── TEXTO DE ESTUDO ──

Boletim Focus eleva IPCA para 5,11% e aponta Selic em 13,5% até o fim de 2026; guerra no Oriente Médio pressiona preços

A previsão do mercado financeiro para o IPCA, índice oficial da inflação no Brasil, subiu de 5,09% para 5,11% este ano, segundo o Boletim Focus divulgado nesta segunda-feira (8) pelo Banco Central. É a 13ª semana consecutiva de alta, refletindo os impactos da guerra no Oriente Médio sobre os preços de combustíveis e alimentos.

A meta de inflação definida pelo Conselho Monetário Nacional é de 3%, com intervalo de tolerância entre 1,5% e 4,5%. Com a nova projeção, o IPCA já ultrapassa o teto da meta. Em abril, a inflação oficial foi de 0,67%, acumulando 4,39% em 12 meses, ainda dentro do limite. O dado de maio será divulgado pelo IBGE na sexta-feira (12).

Para conter a inflação, o Banco Central utiliza a taxa Selic, atualmente em 14,5% ao ano. O Copom reduziu os juros em 0,25 ponto percentual na última reunião, mas analistas projetam que a taxa encerre 2026 em 13,5% ao ano. Para 2027 e 2028, a expectativa é de queda para 11,5% e 10%, respectivamente.

───
── OS DADOS ──

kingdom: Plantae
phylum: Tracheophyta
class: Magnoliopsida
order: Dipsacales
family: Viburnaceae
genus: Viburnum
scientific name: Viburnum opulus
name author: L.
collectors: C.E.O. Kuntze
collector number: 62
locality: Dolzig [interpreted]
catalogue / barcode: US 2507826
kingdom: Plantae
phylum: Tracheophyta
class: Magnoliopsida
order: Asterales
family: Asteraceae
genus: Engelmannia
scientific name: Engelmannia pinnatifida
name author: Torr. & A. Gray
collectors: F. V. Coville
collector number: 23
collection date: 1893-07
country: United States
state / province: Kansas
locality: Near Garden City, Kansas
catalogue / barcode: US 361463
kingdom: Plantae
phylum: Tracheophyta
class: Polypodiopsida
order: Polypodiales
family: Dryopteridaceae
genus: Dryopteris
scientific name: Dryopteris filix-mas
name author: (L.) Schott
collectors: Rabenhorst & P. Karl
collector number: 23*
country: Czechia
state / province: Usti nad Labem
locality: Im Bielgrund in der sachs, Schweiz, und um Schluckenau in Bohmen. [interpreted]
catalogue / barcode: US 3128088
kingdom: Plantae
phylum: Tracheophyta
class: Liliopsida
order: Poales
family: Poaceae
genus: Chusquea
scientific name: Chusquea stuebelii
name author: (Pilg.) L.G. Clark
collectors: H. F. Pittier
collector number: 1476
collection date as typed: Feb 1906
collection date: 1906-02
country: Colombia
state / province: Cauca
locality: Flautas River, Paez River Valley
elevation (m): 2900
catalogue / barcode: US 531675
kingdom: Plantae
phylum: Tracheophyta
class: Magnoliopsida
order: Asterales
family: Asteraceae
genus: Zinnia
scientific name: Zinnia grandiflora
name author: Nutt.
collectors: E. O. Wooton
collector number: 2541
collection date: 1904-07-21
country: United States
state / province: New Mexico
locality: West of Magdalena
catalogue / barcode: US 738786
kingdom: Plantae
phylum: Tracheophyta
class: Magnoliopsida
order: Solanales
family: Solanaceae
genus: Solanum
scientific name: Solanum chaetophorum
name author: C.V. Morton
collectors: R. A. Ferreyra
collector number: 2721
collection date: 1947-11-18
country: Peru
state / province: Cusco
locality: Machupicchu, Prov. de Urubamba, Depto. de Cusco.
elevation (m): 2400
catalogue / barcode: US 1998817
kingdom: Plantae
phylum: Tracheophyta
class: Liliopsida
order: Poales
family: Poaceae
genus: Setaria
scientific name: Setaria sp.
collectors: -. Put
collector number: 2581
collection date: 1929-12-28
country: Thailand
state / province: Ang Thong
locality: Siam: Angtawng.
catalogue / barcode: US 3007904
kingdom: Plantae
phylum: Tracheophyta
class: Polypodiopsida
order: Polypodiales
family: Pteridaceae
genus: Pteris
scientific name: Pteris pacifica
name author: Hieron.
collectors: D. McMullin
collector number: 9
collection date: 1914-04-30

───

INSTRUÇÕES DE TRABALHO:
A) De acordo com o texto sobre o Boletim Focus, em quanto está atualmente a taxa Selic?
B) Escreva a sequência do texto sobre o Boletim Focus, começando logo depois da última frase.

RESPOSTAS DO EXERCÍCIO:
A) 14,5% ao ano.

B)
De junho de 2025 a março de 2026, a Selic permaneceu em 15% ao ano, o maior nível em quase duas décadas. A guerra no Oriente Médio, porém, dificulta novos cortes, já que pressiona os preços de energia e alimentos.

A projeção para o PIB deste ano foi ajustada de 1,9% para 1,91%. O crescimento acumulado em 12 meses até o primeiro trimestre de 2026 foi de 2%, segundo o IBGE. Em 2025, a economia avançou 2,3%, com destaque para a agropecuária.

No câmbio, o mercado estima o dólar em R$ 5,15 no fim de 2026 e em R$ 5,20 para 2027.